This blog is designed to highlight the paddling opportunities within South Dakota, mainly within a 50-mile radius of Sioux Falls. While Sioux Falls is far from the adventure of coastal regions, there is a certain satisfaction in utilizing the available waterways to observe weather, water conditions, and the landscape along the shoreline. In addition, there is a wealth of animal life on the waters of small South Dakota lakes, rivers, and creeks, including geese, ducks, pelicans, great blue heron, egrets, hawks, owls, perching birds, deer, raccoons, and beaver. Eagles, fox, and coyote are also sometimes spotted.
The sites described are places where I have kayaked over the past few years, mostly in South Dakota but sometimes including locations in Iowa and Minnesota. One of the best sources of information on the accessibility of small lakes is the South Dakota Atlas and Gazetteer, the large map book of South Dakota. Lakes with a public access are generally identified by a boat symbol marking the location of a launching site on public land.
You will notice the menu of paddling locations on the right side of the blog. Each of the postings is linked to one of the areas, and my intention is to provide a continuing review of the places where I paddle. Perhaps these narratives will help readers select waterways of interest to them. Please feel free to offer a comment regarding any of my postings; I would welcome the dialog.
I also maintain a companion blog that describes hiking opportunities within the Sioux Falls area. You can access that blog at: http://hikingsiouxfalls.blogspot.com
Friday, July 18, 2008
Clean-Up Cruise on the Big Sioux River
This project was managed by Mary Finck, the conservation officer for the SDCA. Paddlers assembled at Rotary Park at 6:00 p.m., and a fleet of one canoe and three kayaks set out with plastic garbage bags. The task was to cruise along the shoreline picking up litter that was either floating or caught up in the deadwood.
Generally, the canoe served as the “mother ship” of the fleet. The kayaks were able to get in close to the shoreline or within the deadwood caught up along the river bottom. The kayaks would load up with debris and transfer it to the canoe. Two of the kayaks collected the debris and contained it within plastic garbage bags. In anticipation of this event, one of the paddlers at the Grass Lake event advised me that a plastic “milk crate” would fit on the forward deck of a kayak and could be secured by a bungee cord; so that is what I did. I just grabbed items and tossed them into the milk crate. When it filled, I pulled up alongside the canoe and transferred my cargo of trash into a big plastic bag.

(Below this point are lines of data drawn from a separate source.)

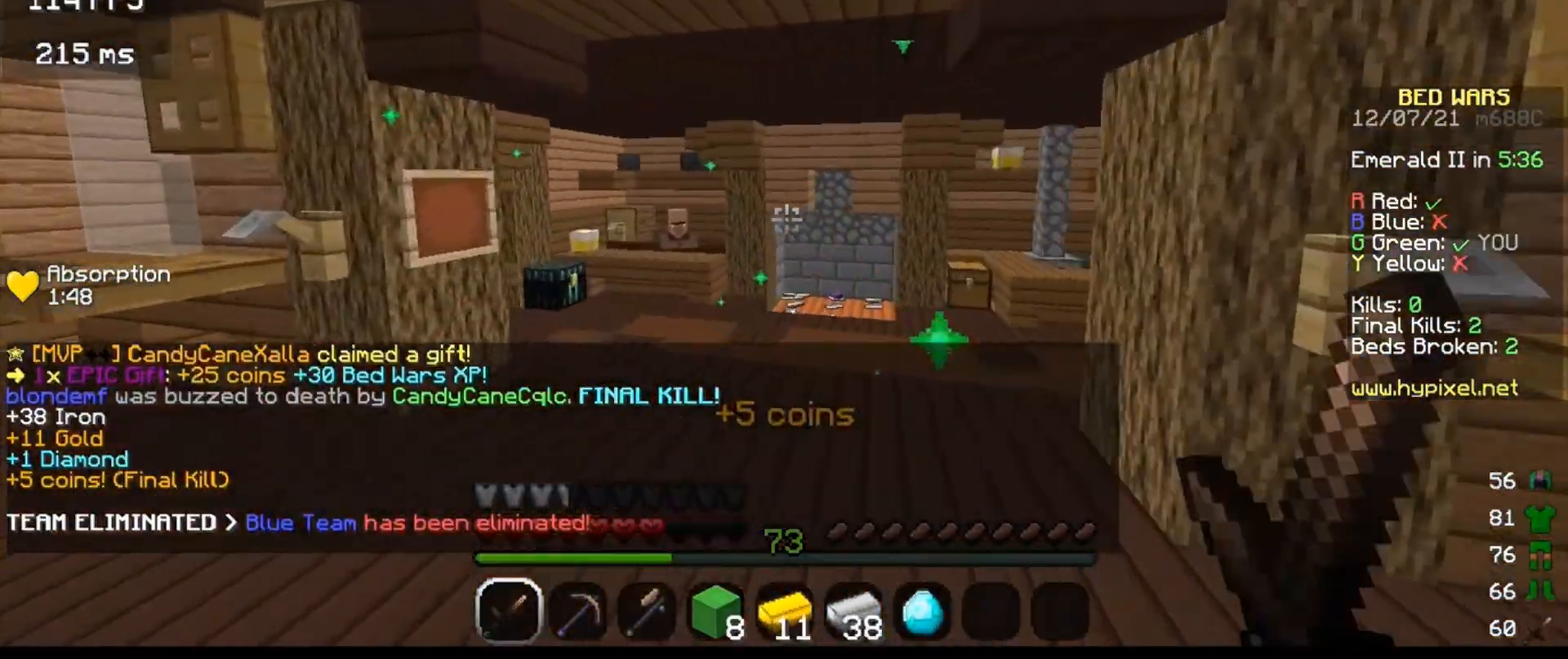
{"keys": ["w"], "events": []}
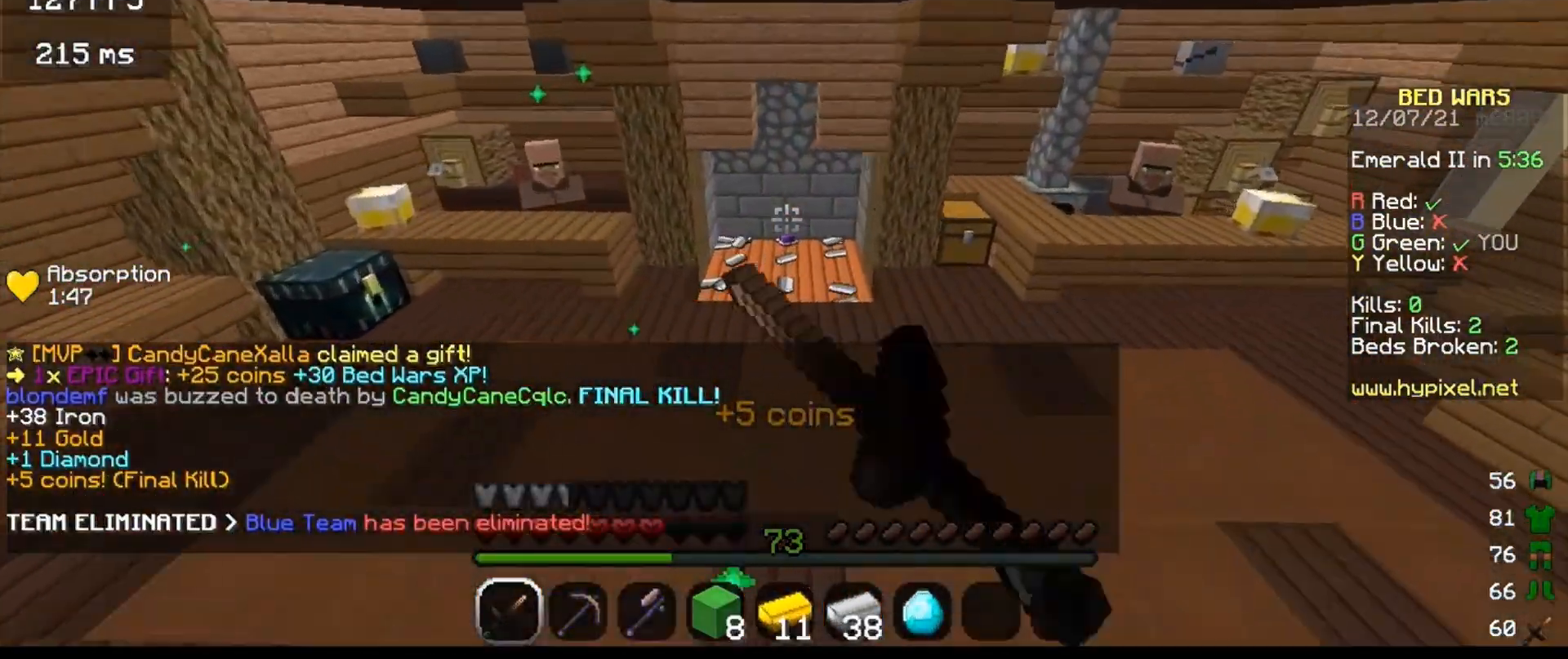
{"keys": [], "events": [[467, "w", "up"]]}
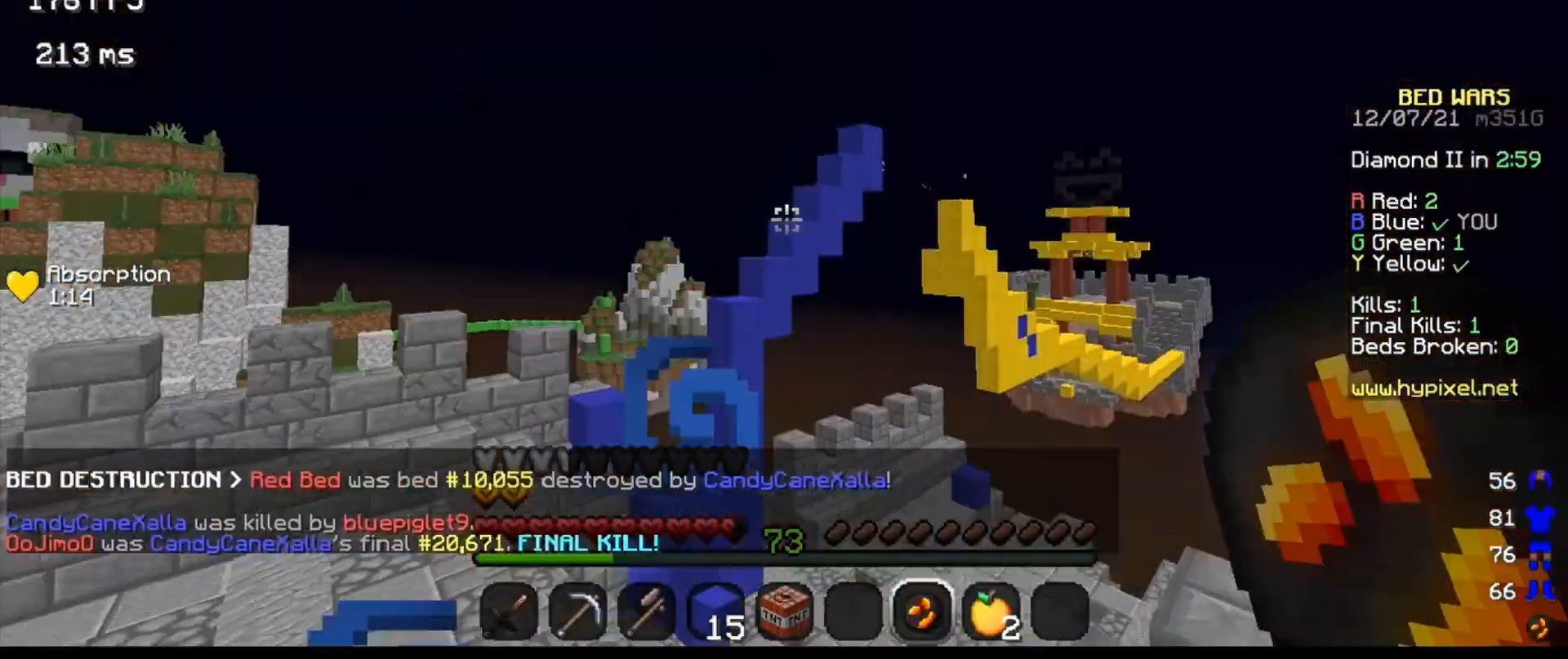
{"keys": [], "events": []}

There was plenty of flow in the river, perhaps helped along by the one-inch rain that fell the day before. The depth was generally about three to four feet. This sort of cruise is not planned for sightseeing or a way to appreciate the landscape. On the other hand, it was a good opportunity to practice paddling technique as we moved in to score a point with a particularly challenging plastic bottle. We pulled out about four large plastic bags of litter in this 2.2 mile cruise (1.1 miles each way). The litter collected included many plastic bottles, styrofoam beverage cups and packing materials, sheets of plastic, and several arrows, apparently from the YMCA archery range within Camp Leif Erickson.
A deer crossed the river ahead of us and presented a great view, one that I have not seen on that stretch of the river. There were also several families of ducks that included lots of little ones that swam along with us for a while. But, there were also more than the usual number of bugs and spiders within the deadwood that we had to move through in search of litter. This was a dirty job. My kayak was covered in mud, I had mud on my clothing and face, and even my glasses were smeared. When I got home, I placed all my clothing in the wash, jumped in the shower, and then went out for a late dinner with my wife.
The cruise took a couple of hours, and it was a collegial project with good cheer felt by all, pleasant conversation, and a feeling of doing a good job for the environment. As Jarett Bies would say, “this was a good op.”